(Data items)
== == ==

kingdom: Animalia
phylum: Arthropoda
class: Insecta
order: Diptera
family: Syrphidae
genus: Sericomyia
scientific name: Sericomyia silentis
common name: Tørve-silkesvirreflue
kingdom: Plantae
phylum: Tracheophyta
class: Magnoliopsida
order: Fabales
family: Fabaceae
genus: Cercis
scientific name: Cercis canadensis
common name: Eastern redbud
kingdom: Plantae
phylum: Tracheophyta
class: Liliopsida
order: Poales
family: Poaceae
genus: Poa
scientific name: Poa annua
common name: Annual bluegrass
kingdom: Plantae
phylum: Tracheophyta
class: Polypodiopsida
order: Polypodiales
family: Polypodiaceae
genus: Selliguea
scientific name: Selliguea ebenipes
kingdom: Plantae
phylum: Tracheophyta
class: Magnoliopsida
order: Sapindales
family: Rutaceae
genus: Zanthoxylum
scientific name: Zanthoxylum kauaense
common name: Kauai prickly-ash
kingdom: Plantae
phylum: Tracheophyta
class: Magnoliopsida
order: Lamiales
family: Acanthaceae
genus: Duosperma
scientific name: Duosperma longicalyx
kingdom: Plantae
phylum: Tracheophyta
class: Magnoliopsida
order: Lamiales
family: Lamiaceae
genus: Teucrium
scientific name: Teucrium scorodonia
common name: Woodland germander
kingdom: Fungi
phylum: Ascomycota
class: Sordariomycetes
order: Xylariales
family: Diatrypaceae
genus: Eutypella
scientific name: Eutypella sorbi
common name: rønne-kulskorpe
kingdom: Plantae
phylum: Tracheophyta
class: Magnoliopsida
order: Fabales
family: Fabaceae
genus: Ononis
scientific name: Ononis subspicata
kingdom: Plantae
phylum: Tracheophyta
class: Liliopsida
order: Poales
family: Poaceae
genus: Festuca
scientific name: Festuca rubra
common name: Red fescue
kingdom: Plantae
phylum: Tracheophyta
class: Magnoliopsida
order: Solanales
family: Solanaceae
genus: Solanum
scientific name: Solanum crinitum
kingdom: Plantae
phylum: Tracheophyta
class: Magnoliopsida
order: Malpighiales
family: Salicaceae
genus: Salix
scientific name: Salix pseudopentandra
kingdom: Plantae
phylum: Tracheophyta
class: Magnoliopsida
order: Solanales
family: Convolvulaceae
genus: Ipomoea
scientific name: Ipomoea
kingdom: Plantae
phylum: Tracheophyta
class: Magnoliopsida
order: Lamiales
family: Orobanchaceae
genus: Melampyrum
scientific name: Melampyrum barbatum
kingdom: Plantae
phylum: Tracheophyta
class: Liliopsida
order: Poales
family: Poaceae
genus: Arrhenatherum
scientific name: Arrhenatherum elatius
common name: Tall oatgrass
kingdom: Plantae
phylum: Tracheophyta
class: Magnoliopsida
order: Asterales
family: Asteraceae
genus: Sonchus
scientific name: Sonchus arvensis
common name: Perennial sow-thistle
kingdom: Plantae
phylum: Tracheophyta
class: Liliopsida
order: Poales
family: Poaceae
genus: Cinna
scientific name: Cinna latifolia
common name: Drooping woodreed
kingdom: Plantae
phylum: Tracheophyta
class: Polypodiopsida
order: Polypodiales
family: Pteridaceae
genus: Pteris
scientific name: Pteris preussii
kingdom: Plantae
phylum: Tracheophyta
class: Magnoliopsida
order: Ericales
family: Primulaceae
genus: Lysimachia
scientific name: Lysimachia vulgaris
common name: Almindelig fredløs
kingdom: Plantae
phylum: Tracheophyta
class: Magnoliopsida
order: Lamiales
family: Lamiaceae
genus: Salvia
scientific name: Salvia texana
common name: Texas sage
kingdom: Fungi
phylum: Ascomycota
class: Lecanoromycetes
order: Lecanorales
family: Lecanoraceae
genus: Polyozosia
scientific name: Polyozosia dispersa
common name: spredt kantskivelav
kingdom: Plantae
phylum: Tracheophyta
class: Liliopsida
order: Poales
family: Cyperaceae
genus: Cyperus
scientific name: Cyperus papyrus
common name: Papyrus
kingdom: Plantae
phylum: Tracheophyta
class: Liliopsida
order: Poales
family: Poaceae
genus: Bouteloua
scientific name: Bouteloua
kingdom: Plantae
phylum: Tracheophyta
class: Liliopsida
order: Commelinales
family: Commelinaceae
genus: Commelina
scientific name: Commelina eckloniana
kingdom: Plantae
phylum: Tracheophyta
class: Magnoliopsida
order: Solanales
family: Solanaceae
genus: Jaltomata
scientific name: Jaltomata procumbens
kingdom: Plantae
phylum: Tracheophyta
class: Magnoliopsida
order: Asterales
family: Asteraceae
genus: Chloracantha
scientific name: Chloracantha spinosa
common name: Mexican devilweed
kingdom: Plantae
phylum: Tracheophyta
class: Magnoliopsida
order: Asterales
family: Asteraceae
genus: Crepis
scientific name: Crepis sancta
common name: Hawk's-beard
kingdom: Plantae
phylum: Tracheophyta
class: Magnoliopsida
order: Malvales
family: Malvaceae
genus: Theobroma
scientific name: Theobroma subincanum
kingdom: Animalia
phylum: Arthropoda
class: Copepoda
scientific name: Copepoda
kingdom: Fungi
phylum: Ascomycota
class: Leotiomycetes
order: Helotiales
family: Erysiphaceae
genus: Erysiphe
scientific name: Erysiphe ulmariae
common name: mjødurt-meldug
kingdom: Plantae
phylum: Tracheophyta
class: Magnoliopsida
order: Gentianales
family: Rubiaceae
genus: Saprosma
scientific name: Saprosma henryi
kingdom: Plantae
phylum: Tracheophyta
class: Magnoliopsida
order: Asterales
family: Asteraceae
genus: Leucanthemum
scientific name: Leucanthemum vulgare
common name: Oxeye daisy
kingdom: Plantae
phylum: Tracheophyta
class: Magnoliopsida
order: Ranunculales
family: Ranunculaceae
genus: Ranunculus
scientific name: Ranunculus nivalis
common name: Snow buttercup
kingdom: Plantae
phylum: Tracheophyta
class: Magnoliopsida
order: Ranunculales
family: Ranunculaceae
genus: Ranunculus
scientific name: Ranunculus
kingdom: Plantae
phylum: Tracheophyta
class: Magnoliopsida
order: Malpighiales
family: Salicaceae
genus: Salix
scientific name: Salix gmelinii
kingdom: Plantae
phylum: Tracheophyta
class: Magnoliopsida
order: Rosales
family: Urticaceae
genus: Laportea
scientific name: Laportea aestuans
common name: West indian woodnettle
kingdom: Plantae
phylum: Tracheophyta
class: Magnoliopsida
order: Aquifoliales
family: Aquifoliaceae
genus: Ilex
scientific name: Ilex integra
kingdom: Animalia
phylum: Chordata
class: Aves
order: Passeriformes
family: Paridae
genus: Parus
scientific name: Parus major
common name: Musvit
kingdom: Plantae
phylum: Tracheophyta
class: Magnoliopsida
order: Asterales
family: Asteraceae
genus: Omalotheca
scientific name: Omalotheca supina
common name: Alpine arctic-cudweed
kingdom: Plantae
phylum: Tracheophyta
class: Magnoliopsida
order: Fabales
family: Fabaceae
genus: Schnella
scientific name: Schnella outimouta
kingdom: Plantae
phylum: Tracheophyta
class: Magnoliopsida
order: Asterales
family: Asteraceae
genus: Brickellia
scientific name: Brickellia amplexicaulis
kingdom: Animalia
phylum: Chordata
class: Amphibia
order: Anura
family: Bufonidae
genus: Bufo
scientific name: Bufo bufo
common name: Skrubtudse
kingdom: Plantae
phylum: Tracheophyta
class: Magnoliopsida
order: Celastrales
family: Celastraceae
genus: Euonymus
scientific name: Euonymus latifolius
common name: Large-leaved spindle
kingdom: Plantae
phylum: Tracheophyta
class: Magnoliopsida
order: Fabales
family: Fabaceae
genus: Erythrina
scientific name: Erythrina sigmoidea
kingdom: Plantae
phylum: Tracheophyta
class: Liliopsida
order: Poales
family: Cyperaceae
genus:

== == ==

YOUR TASK
Please gather every line in the records above that contains the string "Ranunculus" and copy each one in full. Matching is case-sensitive.

CORRECT OUTPUT
genus: Ranunculus
scientific name: Ranunculus nivalis
genus: Ranunculus
scientific name: Ranunculus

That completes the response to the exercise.